Activity 1 ->
Answer these questions using the text on the final season of The Good Fight.
(a) What theme is the final season based around?
(b) What conflict does the show Evil explore?
(c) On which service is the final season streaming in the US?
Activity 2 ->
From the text on the final season of The Good Fight, output the passage starting with "There is one" and going on through "on Paramount Plus.".

This final season is based around the theme of civil war. From the off, there’s a sense of impending doom, with violence breaking out on the streets. As President Biden declares Trump’s Maga agenda a threat to democracy, and Trump in turn calls him “an enemy of the state”, it feels as scarily tapped-in as ever. “It’s turning into a kind of explosive moment, which seems like it would be good for the season, although not for the world,” says Robert. It’s a quandary they’ve faced many times before – as he admits that, if Trump had never won, The Good Fight would “not be as good of a show; it would be a little more prosaic”.
As the show nears its end, the frantic news cycle shows no sign of abating, and the Kings could find fresh inspiration for years to come. But they are ready to bow out now, while they have full narrative control, and can end the show how they like. They are also, they admit, “exhausted”, especially as they’re also in charge of another show, Evil, which explores the conflict between religion and science. On top of that, they’re executive producers of the upcoming Happy Face, an adaptation of a true-crime podcast about the daughter of a serial killer, and – in complete contrast – a US version of the UK comedy panel show Would I Lie to You?
There is one aspect of creating the show they’ll miss, though. As the world turned on its head, The Good Fight proved cathartic not only for its fans – but its creators, too. “As showrunners we’re using the show kind of therapeutically because it did feel – and it’s not just Trump – but, like the trolley had come off the track,” says Robert. “You needed to find a way to deal with it. It was probably a good show for that, and therapy for Michelle and I.”
The Good Fight’s final season is now streaming in the US on Paramount Plus.

[Stored data entries]
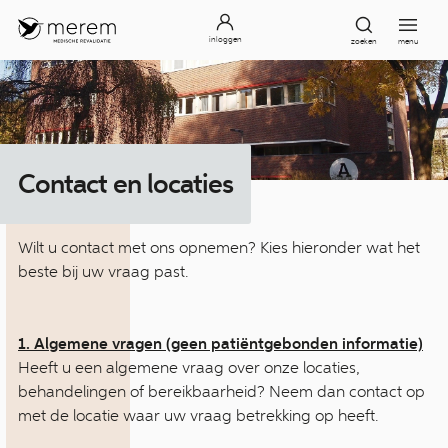
inloggen
zoeken
menu
Contact en locaties
Wilt u contact met ons opnemen? Kies hieronder wat het
beste bij uw vraag past.
1. Algemene vragen (geen patiëntgebonden informatie)
Heeft u een algemene vraag over onze locaties,
behandelingen of bereikbaarheid? Neem dan contact op
met de locatie waar uw vraag betrekking op heeft.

Written response 1 ->
(a) Civil war.
(b) The conflict between religion and science.
(c) Paramount Plus.

Written response 2 ->
There is one aspect of creating the show they’ll miss, though. As the world turned on its head, The Good Fight proved cathartic not only for its fans – but its creators, too. “As showrunners we’re using the show kind of therapeutically because it did feel – and it’s not just Trump – but, like the trolley had come off the track,” says Robert. “You needed to find a way to deal with it. It was probably a good show for that, and therapy for Michelle and I.”
The Good Fight’s final season is now streaming in the US on Paramount Plus.